Consider the construction of $\operatorname{cl}(G)$ from $G$. At each stage you add an edge $uv$ such that $\deg(u)+\deg(v)\ge n$. Say the stages are $G_0=G,G_1,\dots,G_m=\operatorname{cl}(G)$. Show that if $G_{k+1}$ is Hamiltonian, then so is $G_k$. Then from the hypothesis that $\operatorname{cl}(G)$ is Hamiltonian it will follow that $G_{m-1},G_{m-2},\dots,G_0=G$ are all Hamiltonian, and in particular that $G$ is Hamiltonian.

To get you started, suppose that $G_{k+1}$ is Hamiltonian, with Hamilton circuit $C$, and $G_k$ is not Hamiltonian.
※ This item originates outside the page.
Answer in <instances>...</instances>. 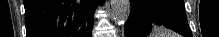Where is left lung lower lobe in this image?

Let $uv$ be the edge added to get $G_{k+1}$ from $G_k$; clearly $C$ must include $uv$. Say $C$ is $v,x_2,x_3,\dots,x_{n-1},u$, where $x_2,\dots,x_{n-1}$ are the other $n-2$ vertices of $G$.

  1. Suppose that $x_i$ is adjacent to $u$ in $G_k$ for some $i<n-1$; show that if $x_{i+1}$ were adjacent to $v$ in $G_k$, we could modify $C$ to get a Hamilton circuit in $G_k$. Thus, if $x_i$ is adjacent to $u$, $x_{i+1}$ cannot be adjacent to $v$.

  2. Use (1) to show that $\deg_{G_k}(u)+\deg_{G_k}(v)<n$ and so derive a contradiction.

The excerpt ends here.